Question – Compare and contrast the dualistic and holistic philosophies of health
Subject: Healthcare Philosophies: Dualistic and Holistic
Two distinctly different health/health care philosophies determine the scope of health/health beliefs and practices: dualistic and holistic.
Each of these philosophies espouses effective methods of maintaining, protecting, and restoring health/health, and the “battles for dominance” between the allopathic and homeopathic philosophies have been hard fought in this country over the past century. One manifestation of these struggles is an emerging preference for homeopathic or holistic, complementary, integrative, or alternative medicine among people from all walks of life. The dominant healthcare system in the United States is predicated on the allopathic (dualistic) philosophy. The word allopathy has two roots. One comes from the Greek meaning “other than disease” because medications are often prescribed on a basis that has no consistent or logical relationship to the symptoms.

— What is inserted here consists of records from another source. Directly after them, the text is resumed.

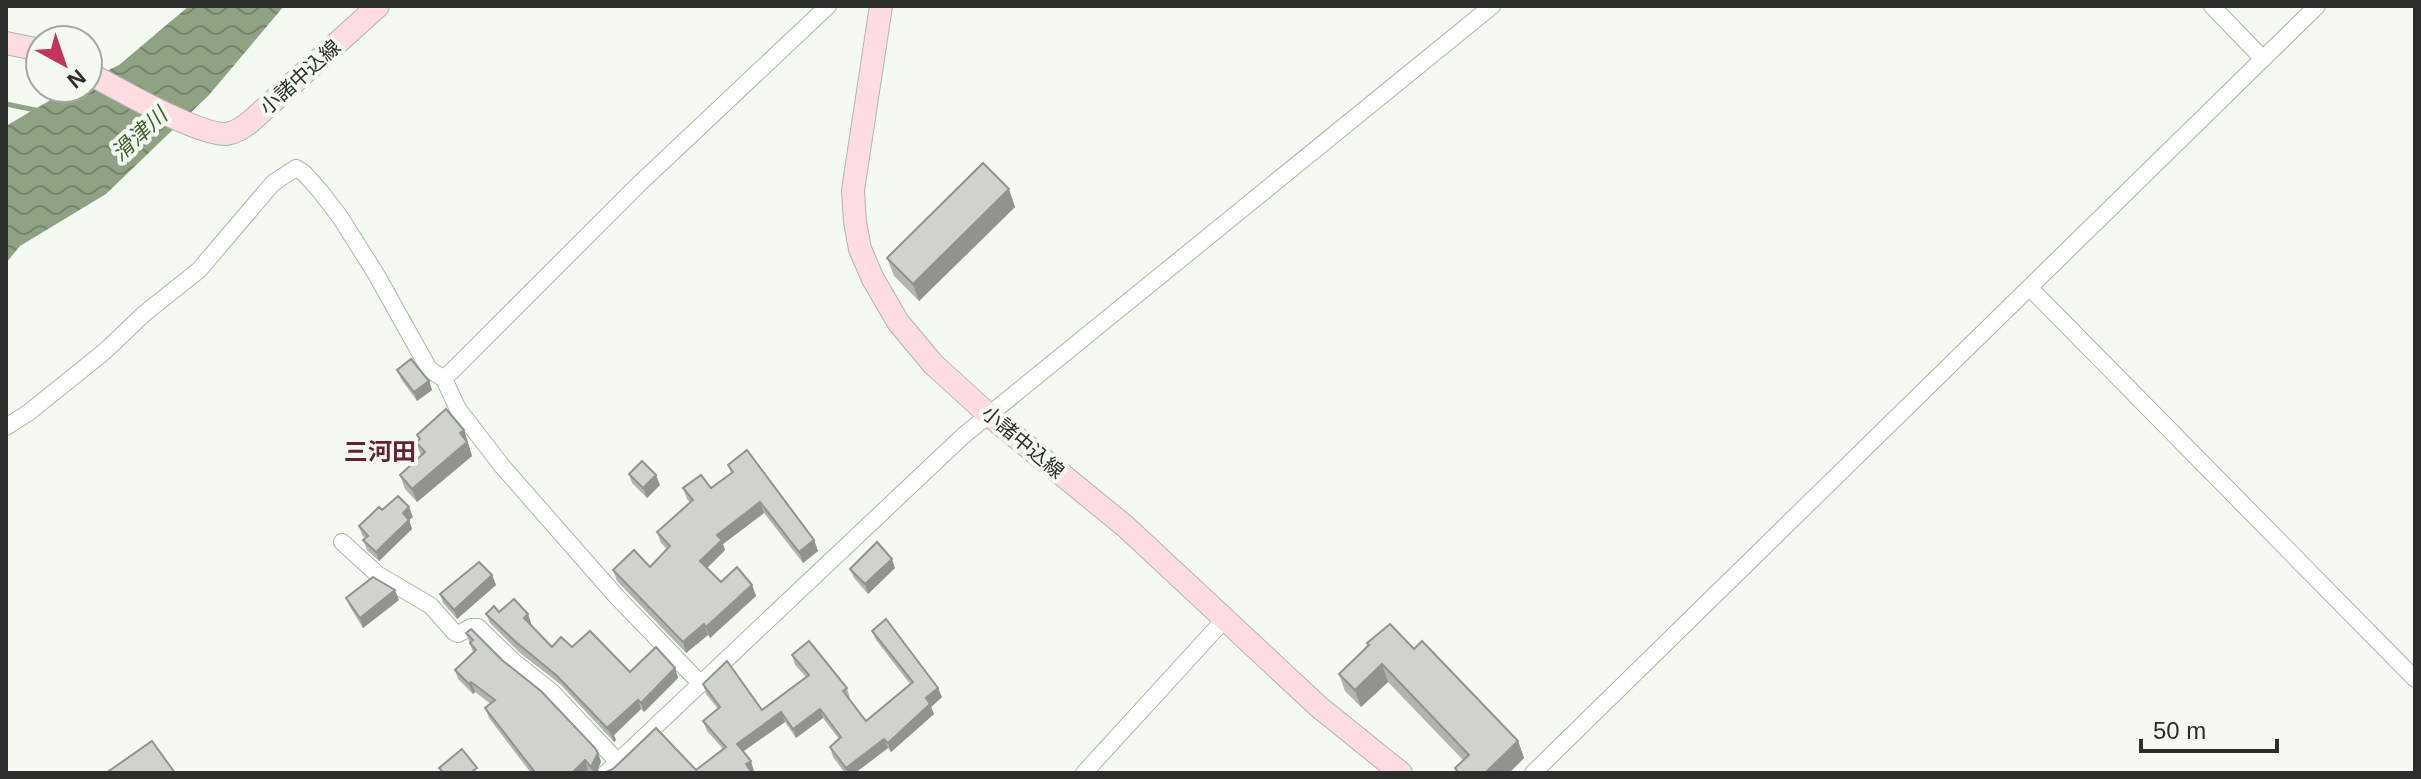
<svg xmlns="http://www.w3.org/2000/svg" width="2421" height="779" font-family="Arial,'Noto Sans JP',sans-serif">
<style>
.water{fill:url(#water-waves)}
.lines{fill:none;stroke-linecap:round;stroke-linejoin:round}
.stream{stroke:#8fa384;stroke-width:5}
.minor-casing{stroke:#b0b4ad;stroke-width:18}
.secondary-casing{stroke:#b0b4ad;stroke-width:24}
.minor{stroke:#fff;stroke-width:16}
.secondary{stroke:#fedce2;stroke-width:22}
.wall{fill:#b1b5af}
.shaded-wall{fill:#90948f}
.building{fill:#ced3cc;stroke:#90948f;stroke-width:2}
.labels{text-anchor:middle;stroke-width:8;stroke-linejoin:round;paint-order:stroke}
.street-label{font-size:20px;fill:#2c2e2b;stroke:#f4f9f1}
.water-label{font-size:22px;font-style:italic;fill:#446031;stroke:#f4f9f1}
.quarter-label{font-size:24px;font-weight:bold;fill:#662133;stroke:#f4f9f1}
</style>
<defs>
<pattern id="water-waves" width="16" height="10" patternUnits="userSpaceOnUse" patternTransform="scale(2)"><rect width="16" height="10" fill="#8fa384"/><path d="M0 5q4-4 8 0t8 0" fill="none" stroke="#75856c"/></pattern>
</defs>
<rect width="100%" height="100%" fill="#f4f9f1"/>
<!-- water -->
<polygon class="water" points="189,6 284,6 209,95 106,194 20,246 6,263 6,126 71,88 88,88 88,80 119,65"/>
<g class="lines">
<!-- stream -->
<polyline class="stream" points="6,104 40,111"/>
<!-- minor casing -->
<g class="minor-casing">
<g id="minor">
<polyline points="2212,6 2263,59"/>
<polyline points="2030,288 2415,679"/>
<polyline points="444,379 458,409 502,466 616,596 701,684"/>
<polyline points="6,427 28,413 104,352 145,313 199,270 273,183 296,168 304,173 320,191 340,217 376,274 429,369 444,379 638,185 828,6"/>
<polyline points="342,542 377,574 431,606 454,632 458,634 471,627 478,627 513,661 552,692 617,761"/>
<polyline points="606,773 963,436 1492,6"/>
<polyline points="1084,773 1224,620"/>
<polyline points="1533,773 2317,6"/>
</g>
</g>
<!-- secondary casing -->
<g class="secondary-casing">
<g id="secondary">
<polyline points="881,6 853,190 855,222 860,249 873,279 898,322 933,364 989,415 1126,527 1319,707 1401,773"/>
<polyline points="6,43 40,50"/>
<path d="M88,73C117,88 197,135 226,134C235,133 242,128 249,123L378,6"/>
</g>
</g>
<!-- minor -->
<use href="#minor" class="minor"/>
<!-- secondary -->
<use href="#secondary" class="secondary"/>
</g>
<!-- wall -->
<g class="wall">
<polygon points="1015,207 919,301 894,276 887,258"/>
<polygon points="397,370 429,381 432,390 417,401 401,379"/>
<polygon points="464,430 472,456 417,502 405,489 400,475 421,456 416,442 419,440 417,435"/>
<polygon points="728,465 814,540 818,551 803,563 764,513 723,544 725,550 707,568 721,582 752,585 756,596 710,638 708,635 686,653 617,581 613,570 650,567 667,549 661,543 657,532 690,503 687,499 683,488 711,488 731,473"/>
<polygon points="629,474 660,485 647,498 632,483"/>
<polygon points="382,510 413,517 409,520 412,529 379,561 367,550 363,540 365,538 362,535 359,526"/>
<polygon points="895,568 868,594 854,578 850,569"/>
<polygon points="492,575 496,585 457,619 443,603 440,594"/>
<polygon points="346,598 399,600 363,628 350,607"/>
<polygon points="486,614 528,614 531,623 530,624 552,647 572,647 630,672 675,668 678,678 644,712 641,709 614,735 616,740 614,742 560,684 520,653 490,623"/>
<polygon points="872,631 942,697 931,707 934,714 891,752 888,748 855,773 845,773 833,757 830,747 839,739 823,718 796,738 785,722 743,751 754,771 751,773 696,770 723,749 707,731 703,721 718,709 706,694 703,684 762,710 806,677 795,665 792,655 847,688 850,698 849,699 866,721 910,684 876,640"/>
<polygon points="466,633 598,753 601,762 597,771 599,773 591,773 588,770 585,773 531,773 489,718 485,708 491,704 475,692 473,694 458,679 455,670 473,652"/>
<polygon points="1367,643 1414,649 1518,741 1524,758 1509,773 1456,773 1455,768 1463,760 1388,682 1361,707 1345,691 1339,674 1368,646"/>
</g>
<!-- shaded-wall -->
<g class="shaded-wall">
<polygon points="1009,189 1015,207 919,301 913,284"/>
<polygon points="429,381 432,390 417,401 414,392"/>
<polygon points="464,430 472,456 417,502 412,489"/>
<polygon points="656,475 660,485 647,498 643,488"/>
<polygon points="760,502 764,513 723,544 725,550 704,571 700,561 717,535"/>
<polygon points="409,507 413,517 409,520 412,529 379,561 376,552 403,513"/>
<polygon points="814,540 818,551 803,563 799,552"/>
<polygon points="892,559 895,568 868,594 865,584"/>
<polygon points="492,575 496,585 457,619 454,610"/>
<polygon points="752,585 756,596 710,638 706,627"/>
<polygon points="395,590 399,600 363,628 360,618"/>
<polygon points="528,614 531,623 527,627 524,618"/>
<polygon points="704,624 708,635 686,653 683,642"/>
<polygon points="1382,664 1388,682 1361,707 1355,690"/>
<polygon points="675,668 678,678 644,712 641,703"/>
<polygon points="471,682 475,692 473,694 469,684"/>
<polygon points="938,688 942,697 931,707 934,714 891,752 888,743 926,698"/>
<polygon points="638,700 641,709 614,735 616,740 614,742 608,727"/>
<polygon points="820,709 823,718 796,738 793,729"/>
<polygon points="781,712 785,722 741,753 737,744"/>
<polygon points="884,739 888,748 855,773 847,773 846,768"/>
<polygon points="1518,741 1524,758 1509,773 1485,773"/>
<polygon points="598,753 601,762 596,773 592,765"/>
<polygon points="585,760 588,770 585,773 572,773"/>
<polygon points="751,761 754,771 751,773 746,764"/>
</g>
<!-- building -->
<g class="building">
<polygon points="983,163 1009,189 913,284 887,258"/>
<polygon points="411,359 429,381 414,392 397,370"/>
<polygon points="446,409 464,430 460,433 467,442 412,489 400,475 425,452 416,442 420,439 417,435"/>
<polygon points="747,450 814,540 799,552 760,502 717,535 722,540 700,561 721,582 737,567 752,585 706,627 704,624 683,642 613,570 634,550 650,567 670,546 657,532 693,500 683,488 701,475 711,488 733,472 728,465"/>
<polygon points="642,461 656,475 643,488 629,474"/>
<polygon points="398,496 409,507 403,513 409,520 376,552 363,540 368,536 359,526 379,507 382,510"/>
<polygon points="877,542 892,559 865,584 850,569"/>
<polygon points="479,562 492,575 454,610 440,594"/>
<polygon points="373,577 395,590 360,618 346,598"/>
<polygon points="514,599 528,614 524,618 552,647 561,637 572,647 590,631 630,672 656,647 675,668 641,703 638,700 608,727 612,731 611,732 556,675 517,643 486,614 494,606 499,612"/>
<polygon points="886,619 938,688 926,698 930,704 888,743 884,739 846,768 830,747 841,737 820,709 793,729 781,712 737,744 751,761 746,764 752,773 604,773 613,769 656,728 696,770 726,747 703,721 720,707 703,684 727,661 762,710 809,675 792,655 809,641 847,688 843,691 866,721 913,682 872,631"/>
<polygon points="1390,624 1414,649 1422,641 1518,741 1485,773 1459,773 1455,768 1469,755 1382,664 1355,690 1339,674 1369,645 1367,643"/>
<polygon points="471,629 502,660 541,691 595,748 598,753 592,765 599,773 596,773 585,760 572,773 531,773 534,771 485,708 495,700 471,682 469,684 455,670 476,650 470,643 473,640 466,633"/>
<polygon points="152,741 175,773 106,773"/>
<polygon points="462,749 477,768 470,773 439,773 442,771 439,768"/>
</g>
<g class="labels">
<!-- street labels -->
<g class="street-label">
<text transform="translate(300 77) rotate(-42)" y="7">小諸中込線</text>
<text transform="translate(1023 442) rotate(40)" y="7">小諸中込線</text>
</g>
<!-- water labels -->
<g class="water-label">
<text transform="translate(139 134) rotate(-43)" y="8">滑津川</text>
</g>
<!-- quarter labels -->
<g class="quarter-label">
<text x="380" y="460">三河田</text>
</g>
</g>
<!-- border -->
<rect width="2421" height="779" fill="none" stroke="#2c2e2b" stroke-width="16"/>
<!-- north arrow -->
<g transform="translate(64 64) rotate(140)"><circle r="38" fill="#f4f9f1" stroke="#a4a8a2" stroke-width="2"/>
<path d="M0-6L14 30L0 20L-14 30Z" fill="#c4355e"/>
<text y="-12" font-size="22" font-weight="bold" text-anchor="middle" fill="#2c2e2b">N</text>
</g>
<!-- scale -->
<path d="M2141 739v12h136v-12" fill="none" stroke="#2c2e2b" stroke-width="4"/>
<text x="2153" y="739" font-size="24" fill="#2c2e2b" stroke="#f4f9f1" stroke-width="6" paint-order="stroke">50 m</text>
</svg>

The second root of allopathy is derived from the German meaning “all therapies.” Allopathy is a “system of medicine that embraces all methods of proven, that is, empirical science and scientific methodology is used to prove the value in the treatment of diseases” (Weil, 1983, p. 17). After 1855, the American Medical Association (AMA) adopted the “all therapies” definition of allopathy and has exclusively determined who can practice medicine in the United States. For example, in the 1860s the AMA refused to admit women doctors to medical societies, practiced segregation, and demanded the purging of homeopaths. Allopaths continue to show little or limited tolerance or respect for other providers of healthcare, such as homeopaths, osteopaths, and chiropractors, and for such traditional healers as lay midwives, herbalists, and American Indian medicine men and women. The allopathic healthcare system, the modern healthcare system, is further discussed in Chapter 8. The Homeopathic (Holistic) Philosophy is the other healthcare philosophy in the United States. Developed between 1790 and 1810 by Samuel C. Hahnemann in Germany, homeopathic medicine is extremely popular in much of Europe and other parts of the world. It is becoming, once again, more popular in the United States.
Homeopathy, or homoeopathy, comes from the Greek words homoios (“similar”) and pathos (“suffering”). In the practice of homeopathy, the person, not the disease, is treated. This system has not been “tolerated” by the allopaths, yet it continues to thrive and is used by countless people. It espouses a holistic philosophy—that is, it sees health as a balance of the physical, mental, and spiritual whole. Homeopathic care encompasses a wide range of healthcare practices and is often referred to as “complementary medicine” or “alternative medicine.” Complementary, alternative, unconventional, or unorthodox therapies are medical practices that do not conform to the scientific standards set by the allopathic medical community; they are not taught widely in the medical and nursing communities and are not generally available in the allopathic healthcare system, including the hospital settings. These include such therapies as acupuncture, massage therapy, and chiropractic medicine. Presently, this situation is changing, and the use of services such as acupuncture is more widespread in modern healthcare settings. Table 5-3 demonstrates the health/health care choices, or pathways a person may follow when an illness occurs. The allopathic system comprises the conventional or familiar services within the dominant healthcare culture—acute care, chronic care, communtiy/public healthcare, psychiatric/mental health, rehabilitation, and so forth. Two types of care in the holistic system are classified as complementary. These break down again into two categories, either alternative or integrative, and traditional or ethnocultural. Modern or allopathic therapies were discussed in Chapter 4. Alternative, or integrative, therapies are those that are not a part of one’s ethnocultural or religious heritage, interventions neither taught widely in medical schools nor generally available in U.S. hospitals and other healthcare settings; traditional therapies are those that are part of one’s traditional ethnocultural or religious heritage. In other words, a European American electing to use acupuncture as a method of treatment is seeking alternative treatment; a Chinese American using this treatment modality is using traditional medicine derived from his or her heritage.